The Biden White House on Friday announced an additional $270 million in security assistance for Ukraine, including four more mobile rocket launchers — a weapon that officials say has caused severe damage to Russian forces.

John Kirby, a National Security Council spokesperson, told reporters that the Biden administration will deliver four additional truck-mounted, multiple-rocket launchers — called High Mobility Artillery Rocket Systems, or HIMARS — bringing the number the United States has sent to 16.

Kirby said the United States will also send more HIMARS ammunition, as well as 36,000 rounds of artillery ammunition for howitzers already delivered to Ukraine. Those items will be drawn down from existing Defense Department stocks, Kirby said.

In addition, Kirby said, the Defense Department will provide Ukraine with up to 580 Phoenix Ghost tactical drones. Similar to the better-known Switchblade drone, the drones are capable of surveillance but can also be flown into targets and detonated on impact.

Lloyd Austin, the secretary of defense, and Gen. Mark Milley, chair of the Joint Chiefs of Staff, previewed the coming HIMARS delivery during remarks to reporters at the Pentagon earlier this week. Milley said that Ukrainian forces were “effectively employing these HIMARS, with strikes against Russian command and control nodes, their logistical networks, their field artillery near defense sites and many other targets.”
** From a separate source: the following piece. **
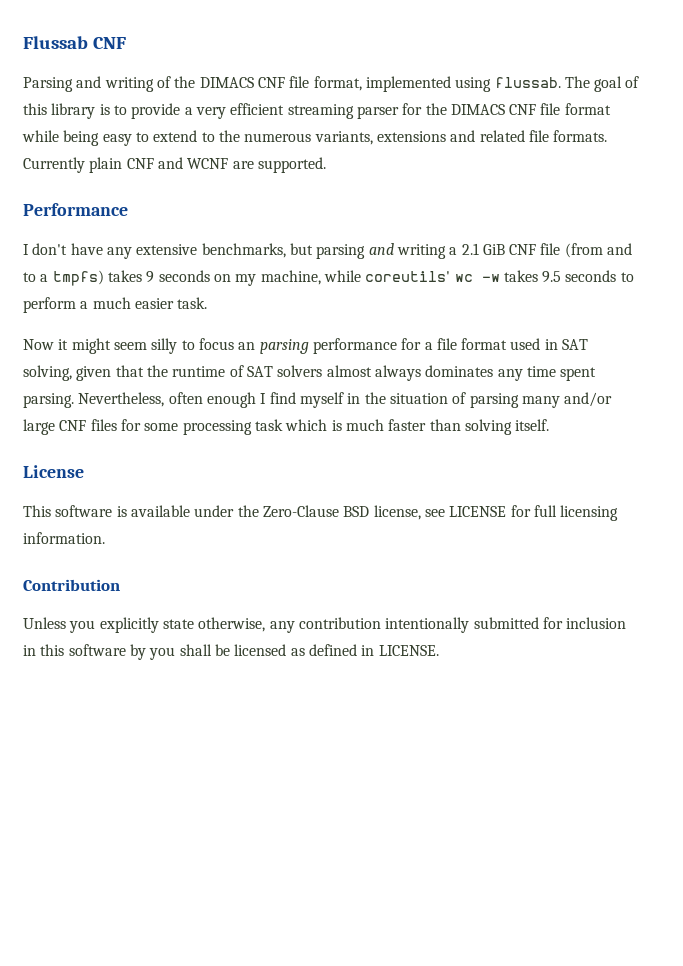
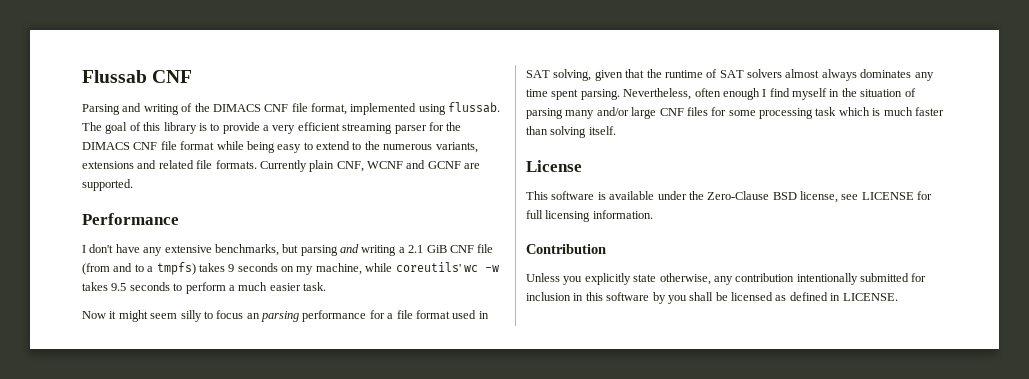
[126,157,229,169] CNF and WCNF -> [336,160,461,172] CNF, WCNF and GCNF

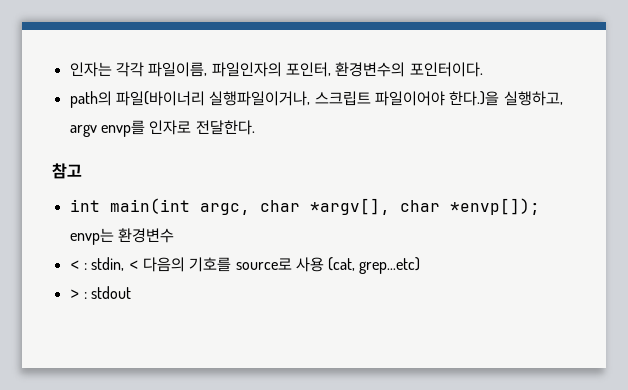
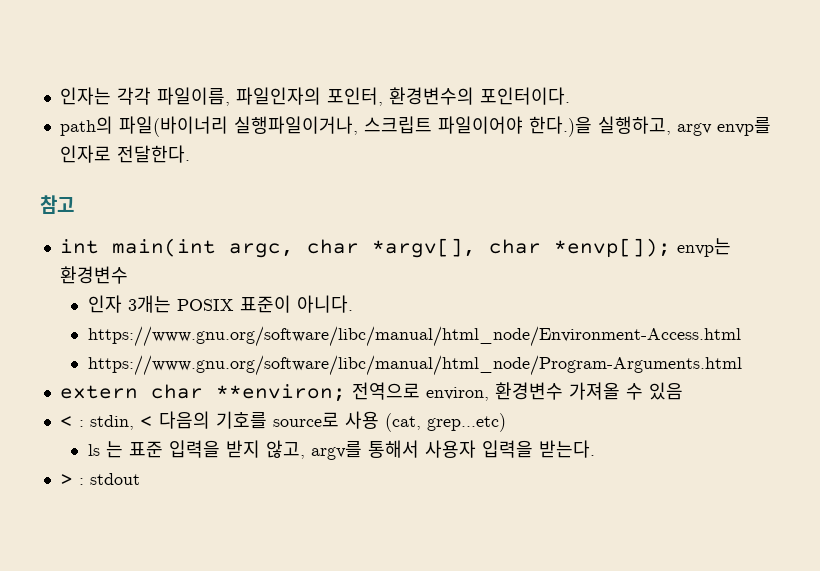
(174, 235) none -> [87,295,353,313] [87,326,741,347] [87,355,742,376] [59,382,683,402] // 인자 3개는 POSIX 표준이 아니다. // https://www.gnu.org/software/libc/manual/html_node/Environment-Access.html // https://www.gnu.org/software/libc/manual/html_node/Program-Arguments.html // extern char **environ; 전역으로 environ, 환경변수 가져올 수 있음
(421, 265) none -> [87,440,595,460] // ls 는 표준 입력을 받지 않고, argv를 통해서 사용자 입력을 받는다.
“These strikes are steadily degrading the Russian ability to supply their troops, command and control of their forces, and carry out their illegal war of aggression,” Milley said.

Kirby said that the new deliveries would bring the Biden administration’s total military assistance to Ukraine to $8.2 billion and that more aid packages would be announced in the coming weeks. “The president’s been clear that we’re going to continue to support the government of Ukraine and its people for as long as it takes,” Kirby said.